IIRC some HP SANs are or were Proliants. I recall the HP 4300 was basically a Proliant. When we were looking at getting a pair, we were basically told our existing Proliant was at risk of failure and in order to mitigate this risk we needed to effectively replace it with two Proliants, plus some software to keep the two in sync. It's adding redundancy to something that I've never personally had fail.

But like the majority of SMEs, we have no redundancy at the software level. We're running single databases for our ERP system and for our Exchange system, for example. So if the database fails we're down. Having a SAN would just mean the failure occurs across two pieces of hardware instead of one.

Another point to make about redundancy. I am really, really confident about the ability of my Proliants to handle disk failure. I've had quite a few over the years, and am now pretty relaxed about the process. That little red light comes on, I phone HP, a new drive arrives, I pop out the old drive, I pop in the new drive, the lights flash, and I walk away. Completely confident that the array will rebuild. It still makes me nervous, but it's a controlled nervousness. I doubt having a SAN fail is anywhere near as straightforward. My point being that I like simple redundancy, I dislike complex redundancy.

scottalanmiller

@Carnival-Boy said:

When I first considered buying a couple of SANs, on the advice of my vendor, I tried to find out some stats for Proliant reliability. But I couldn't find any. Do HP publish them? I asked around and no-one seemed to know. So I couldn't rely on stats even if I wanted to.
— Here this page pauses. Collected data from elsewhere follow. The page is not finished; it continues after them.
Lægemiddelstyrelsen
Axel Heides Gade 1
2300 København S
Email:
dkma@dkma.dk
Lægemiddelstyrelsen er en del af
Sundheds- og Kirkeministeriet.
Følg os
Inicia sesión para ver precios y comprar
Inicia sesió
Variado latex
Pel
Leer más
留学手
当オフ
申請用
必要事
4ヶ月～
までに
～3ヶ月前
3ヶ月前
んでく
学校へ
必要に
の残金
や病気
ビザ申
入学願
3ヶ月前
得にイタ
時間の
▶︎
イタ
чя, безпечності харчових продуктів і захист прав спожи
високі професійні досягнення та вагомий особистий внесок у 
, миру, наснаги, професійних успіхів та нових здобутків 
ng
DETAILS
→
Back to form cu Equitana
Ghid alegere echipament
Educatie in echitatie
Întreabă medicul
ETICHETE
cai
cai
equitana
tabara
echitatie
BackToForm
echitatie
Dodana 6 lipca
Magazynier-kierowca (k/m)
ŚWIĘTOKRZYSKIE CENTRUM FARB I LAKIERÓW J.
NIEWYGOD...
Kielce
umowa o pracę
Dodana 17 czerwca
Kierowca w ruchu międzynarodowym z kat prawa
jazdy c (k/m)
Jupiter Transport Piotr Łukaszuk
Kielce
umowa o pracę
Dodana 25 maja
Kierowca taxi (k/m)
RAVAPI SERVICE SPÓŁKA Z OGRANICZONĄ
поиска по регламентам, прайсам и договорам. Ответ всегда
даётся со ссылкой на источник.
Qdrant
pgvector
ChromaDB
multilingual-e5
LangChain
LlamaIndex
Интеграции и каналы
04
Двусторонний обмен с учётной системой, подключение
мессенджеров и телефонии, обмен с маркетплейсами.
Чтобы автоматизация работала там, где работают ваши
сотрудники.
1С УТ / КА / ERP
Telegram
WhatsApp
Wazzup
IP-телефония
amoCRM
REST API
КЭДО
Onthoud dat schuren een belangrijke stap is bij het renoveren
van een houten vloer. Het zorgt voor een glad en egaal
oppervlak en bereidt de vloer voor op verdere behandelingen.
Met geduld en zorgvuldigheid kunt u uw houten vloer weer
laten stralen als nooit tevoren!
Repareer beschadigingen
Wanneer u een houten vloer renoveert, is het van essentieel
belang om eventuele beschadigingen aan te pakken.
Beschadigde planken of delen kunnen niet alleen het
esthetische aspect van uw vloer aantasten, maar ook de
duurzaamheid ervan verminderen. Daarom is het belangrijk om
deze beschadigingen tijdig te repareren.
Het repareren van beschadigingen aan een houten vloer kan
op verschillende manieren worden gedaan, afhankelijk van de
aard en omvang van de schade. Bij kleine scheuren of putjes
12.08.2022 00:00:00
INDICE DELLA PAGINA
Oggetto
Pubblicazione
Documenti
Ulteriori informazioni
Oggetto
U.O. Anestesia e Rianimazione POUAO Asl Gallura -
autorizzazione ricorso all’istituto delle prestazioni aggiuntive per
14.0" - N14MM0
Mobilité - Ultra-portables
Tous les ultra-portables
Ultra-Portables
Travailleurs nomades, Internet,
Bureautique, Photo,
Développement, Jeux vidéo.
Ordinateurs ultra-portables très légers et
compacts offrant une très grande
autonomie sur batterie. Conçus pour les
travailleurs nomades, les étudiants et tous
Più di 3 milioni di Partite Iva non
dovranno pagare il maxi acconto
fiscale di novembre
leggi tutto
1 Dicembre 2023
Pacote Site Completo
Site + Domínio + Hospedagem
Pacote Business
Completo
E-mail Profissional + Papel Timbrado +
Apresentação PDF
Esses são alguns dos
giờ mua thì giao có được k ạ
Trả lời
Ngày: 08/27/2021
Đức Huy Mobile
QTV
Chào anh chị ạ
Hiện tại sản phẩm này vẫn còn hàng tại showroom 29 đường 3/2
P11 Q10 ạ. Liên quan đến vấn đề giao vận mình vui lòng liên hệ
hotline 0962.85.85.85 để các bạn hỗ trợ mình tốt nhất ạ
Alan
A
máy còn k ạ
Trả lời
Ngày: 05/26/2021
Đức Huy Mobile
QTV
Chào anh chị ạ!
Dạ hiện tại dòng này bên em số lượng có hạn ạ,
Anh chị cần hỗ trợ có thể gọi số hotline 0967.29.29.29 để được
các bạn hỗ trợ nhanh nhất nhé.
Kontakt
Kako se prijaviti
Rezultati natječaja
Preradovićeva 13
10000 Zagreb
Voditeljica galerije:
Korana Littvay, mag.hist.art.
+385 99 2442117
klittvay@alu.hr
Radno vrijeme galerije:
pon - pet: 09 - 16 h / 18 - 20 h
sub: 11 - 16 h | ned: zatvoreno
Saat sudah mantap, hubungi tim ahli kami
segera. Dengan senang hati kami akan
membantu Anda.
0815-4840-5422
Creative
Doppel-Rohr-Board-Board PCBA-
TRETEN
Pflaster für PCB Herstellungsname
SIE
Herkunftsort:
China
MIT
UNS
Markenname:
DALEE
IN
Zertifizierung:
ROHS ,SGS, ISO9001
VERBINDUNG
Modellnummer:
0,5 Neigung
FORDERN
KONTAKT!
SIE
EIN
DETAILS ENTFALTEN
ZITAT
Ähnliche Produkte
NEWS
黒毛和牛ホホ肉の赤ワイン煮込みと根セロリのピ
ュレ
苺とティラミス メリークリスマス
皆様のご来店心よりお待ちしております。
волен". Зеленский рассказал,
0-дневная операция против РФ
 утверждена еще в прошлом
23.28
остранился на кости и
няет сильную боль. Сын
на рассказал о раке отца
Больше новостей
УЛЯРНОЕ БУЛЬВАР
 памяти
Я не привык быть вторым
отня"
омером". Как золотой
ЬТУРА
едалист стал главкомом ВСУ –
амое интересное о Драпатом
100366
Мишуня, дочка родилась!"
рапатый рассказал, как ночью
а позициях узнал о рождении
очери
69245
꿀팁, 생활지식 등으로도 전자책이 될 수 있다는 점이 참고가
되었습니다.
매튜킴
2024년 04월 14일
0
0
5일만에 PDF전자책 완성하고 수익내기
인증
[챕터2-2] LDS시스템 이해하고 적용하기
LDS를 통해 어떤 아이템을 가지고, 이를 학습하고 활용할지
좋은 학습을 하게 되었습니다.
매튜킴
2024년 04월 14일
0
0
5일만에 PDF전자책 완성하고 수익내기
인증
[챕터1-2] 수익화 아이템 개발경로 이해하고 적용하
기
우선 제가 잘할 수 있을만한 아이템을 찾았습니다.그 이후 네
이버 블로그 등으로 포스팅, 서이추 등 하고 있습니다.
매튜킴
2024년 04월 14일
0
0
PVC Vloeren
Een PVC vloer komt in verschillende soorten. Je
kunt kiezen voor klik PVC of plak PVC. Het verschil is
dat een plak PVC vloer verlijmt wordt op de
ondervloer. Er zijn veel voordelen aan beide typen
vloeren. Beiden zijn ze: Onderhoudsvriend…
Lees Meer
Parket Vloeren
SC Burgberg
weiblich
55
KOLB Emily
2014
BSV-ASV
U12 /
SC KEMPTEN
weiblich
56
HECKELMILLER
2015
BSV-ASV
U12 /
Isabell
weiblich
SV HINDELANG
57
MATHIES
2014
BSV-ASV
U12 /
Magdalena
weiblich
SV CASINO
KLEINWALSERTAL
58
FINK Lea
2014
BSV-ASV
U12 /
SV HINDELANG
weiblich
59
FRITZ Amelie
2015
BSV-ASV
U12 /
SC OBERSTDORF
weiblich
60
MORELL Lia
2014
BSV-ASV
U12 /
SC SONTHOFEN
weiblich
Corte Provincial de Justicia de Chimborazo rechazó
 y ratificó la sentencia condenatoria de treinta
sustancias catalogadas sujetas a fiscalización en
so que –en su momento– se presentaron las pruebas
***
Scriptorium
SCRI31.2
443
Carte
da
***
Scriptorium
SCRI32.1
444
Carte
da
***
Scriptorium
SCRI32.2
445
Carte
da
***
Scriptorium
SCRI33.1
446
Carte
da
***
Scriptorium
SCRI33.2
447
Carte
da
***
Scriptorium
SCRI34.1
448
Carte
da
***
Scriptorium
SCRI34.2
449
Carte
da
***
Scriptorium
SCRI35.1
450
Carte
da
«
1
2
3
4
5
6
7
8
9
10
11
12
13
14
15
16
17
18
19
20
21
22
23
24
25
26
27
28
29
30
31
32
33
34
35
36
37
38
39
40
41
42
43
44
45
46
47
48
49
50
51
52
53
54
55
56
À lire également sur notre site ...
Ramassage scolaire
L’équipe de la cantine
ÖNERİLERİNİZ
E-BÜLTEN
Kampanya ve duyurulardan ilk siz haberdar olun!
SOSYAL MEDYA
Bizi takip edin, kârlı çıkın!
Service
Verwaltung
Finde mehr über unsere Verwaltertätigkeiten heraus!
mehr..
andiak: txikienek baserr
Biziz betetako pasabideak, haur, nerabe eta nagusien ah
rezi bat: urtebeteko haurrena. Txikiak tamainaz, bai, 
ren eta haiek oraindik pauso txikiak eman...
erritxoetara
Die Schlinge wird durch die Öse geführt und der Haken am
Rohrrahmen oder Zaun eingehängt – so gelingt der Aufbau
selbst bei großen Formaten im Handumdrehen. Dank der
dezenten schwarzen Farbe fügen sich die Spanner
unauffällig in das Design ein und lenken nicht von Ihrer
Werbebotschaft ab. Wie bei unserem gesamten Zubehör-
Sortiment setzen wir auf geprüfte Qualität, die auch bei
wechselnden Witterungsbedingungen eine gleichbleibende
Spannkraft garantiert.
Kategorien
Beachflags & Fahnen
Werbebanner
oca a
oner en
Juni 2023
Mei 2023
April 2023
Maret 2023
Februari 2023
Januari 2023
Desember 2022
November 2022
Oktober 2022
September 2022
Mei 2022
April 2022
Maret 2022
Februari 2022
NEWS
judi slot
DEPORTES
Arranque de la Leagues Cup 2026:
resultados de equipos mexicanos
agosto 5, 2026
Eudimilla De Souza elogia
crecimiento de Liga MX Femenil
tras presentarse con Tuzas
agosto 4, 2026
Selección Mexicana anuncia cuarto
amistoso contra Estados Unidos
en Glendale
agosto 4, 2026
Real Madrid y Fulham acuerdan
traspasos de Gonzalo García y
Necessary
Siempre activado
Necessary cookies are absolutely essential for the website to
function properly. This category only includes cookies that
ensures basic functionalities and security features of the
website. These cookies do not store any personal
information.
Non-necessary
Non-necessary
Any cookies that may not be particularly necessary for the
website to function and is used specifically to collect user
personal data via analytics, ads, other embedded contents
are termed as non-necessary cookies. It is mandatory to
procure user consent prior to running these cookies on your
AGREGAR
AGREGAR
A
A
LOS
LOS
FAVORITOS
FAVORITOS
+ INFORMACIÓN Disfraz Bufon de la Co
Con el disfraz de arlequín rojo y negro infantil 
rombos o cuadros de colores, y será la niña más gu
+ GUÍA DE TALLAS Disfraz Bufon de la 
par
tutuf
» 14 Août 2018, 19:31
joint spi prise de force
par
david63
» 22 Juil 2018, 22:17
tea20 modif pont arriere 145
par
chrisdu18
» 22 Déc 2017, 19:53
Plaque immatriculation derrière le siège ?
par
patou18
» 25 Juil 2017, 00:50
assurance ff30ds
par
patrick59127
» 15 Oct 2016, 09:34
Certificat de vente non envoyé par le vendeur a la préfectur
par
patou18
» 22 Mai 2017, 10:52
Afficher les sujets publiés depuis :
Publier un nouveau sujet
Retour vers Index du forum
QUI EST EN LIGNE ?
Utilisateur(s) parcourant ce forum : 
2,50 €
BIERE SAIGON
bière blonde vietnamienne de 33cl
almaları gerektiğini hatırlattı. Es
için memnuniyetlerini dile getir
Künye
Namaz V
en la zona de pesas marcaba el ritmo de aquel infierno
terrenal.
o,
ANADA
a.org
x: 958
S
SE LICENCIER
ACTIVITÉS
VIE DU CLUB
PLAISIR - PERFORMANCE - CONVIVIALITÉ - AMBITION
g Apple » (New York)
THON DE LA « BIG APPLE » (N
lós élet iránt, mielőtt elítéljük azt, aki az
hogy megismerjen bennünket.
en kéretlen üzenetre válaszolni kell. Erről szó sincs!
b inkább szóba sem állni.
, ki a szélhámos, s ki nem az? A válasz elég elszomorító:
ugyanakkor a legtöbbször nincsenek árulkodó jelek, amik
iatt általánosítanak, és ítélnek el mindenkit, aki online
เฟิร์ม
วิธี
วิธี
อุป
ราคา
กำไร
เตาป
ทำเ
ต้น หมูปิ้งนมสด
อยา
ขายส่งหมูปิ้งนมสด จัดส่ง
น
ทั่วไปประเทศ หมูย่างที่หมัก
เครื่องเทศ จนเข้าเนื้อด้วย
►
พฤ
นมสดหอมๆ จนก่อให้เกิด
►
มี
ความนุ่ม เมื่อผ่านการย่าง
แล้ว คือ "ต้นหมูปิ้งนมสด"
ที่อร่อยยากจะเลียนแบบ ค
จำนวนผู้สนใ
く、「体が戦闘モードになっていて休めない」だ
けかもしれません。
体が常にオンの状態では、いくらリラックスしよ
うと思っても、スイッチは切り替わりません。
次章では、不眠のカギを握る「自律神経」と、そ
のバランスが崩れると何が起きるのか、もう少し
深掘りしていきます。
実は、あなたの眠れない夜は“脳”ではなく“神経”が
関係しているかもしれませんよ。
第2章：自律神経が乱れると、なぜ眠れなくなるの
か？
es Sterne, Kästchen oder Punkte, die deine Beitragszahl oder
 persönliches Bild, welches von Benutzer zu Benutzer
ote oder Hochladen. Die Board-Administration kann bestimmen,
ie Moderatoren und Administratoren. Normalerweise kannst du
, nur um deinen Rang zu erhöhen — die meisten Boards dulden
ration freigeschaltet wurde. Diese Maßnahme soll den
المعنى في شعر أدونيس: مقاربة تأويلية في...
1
I love stats. I mean really, really love them. But getting hold of accurate ones is pretty tricky. So I rely on anecdotal evidence mostly, not through choice but through necessity.

I'm talking here about independent stats. I'm constantly bombarded with stats from vendors trying to sell me something. But in the same way @scottalanmiller would say never rely on the advice of a vendor, I'd say never rely on the stats of a vendor.

Just to be clear, I don't trust vendor stats either. Get nothing that promoted sales from a vendor

scottalanmiller

@Carnival-Boy said:

@scottalanmiller said:

But what you can know is that almost no SAN vendor makes a server on par with a Proliant.

IIRC some HP SANs are or were Proliants. I recall the HP 4300 was basically a Proliant. When we were looking at getting a pair, we were basically told our existing Proliant was at risk of failure and in order to mitigate this risk we needed to effectively replace it with two Proliants, plus some software to keep the two in sync. It's adding redundancy to something that I've never personally had fail.

But like the majority of SMEs, we have no redundancy at the software level. We're running single databases for our ERP system and for our Exchange system, for example. So if the database fails we're down. Having a SAN would just mean the failure occurs across two pieces of hardware instead of one.

Another point to make about redundancy. I am really, really confident about the ability of my Proliants to handle disk failure. I've had quite a few over the years, and am now pretty relaxed about the process. That little red light comes on, I phone HP, a new drive arrives, I pop out the old drive, I pop in the new drive, the lights flash, and I walk away. Completely confident that the array will rebuild. It still makes me nervous, but it's a controlled nervousness. I doubt having a SAN fail is anywhere near as straightforward. My point being that I like simple redundancy, I dislike complex redundancy.

Exactly.

Many HP low end SANs are in fact Proliants. Often setup by DotHill and not by HP.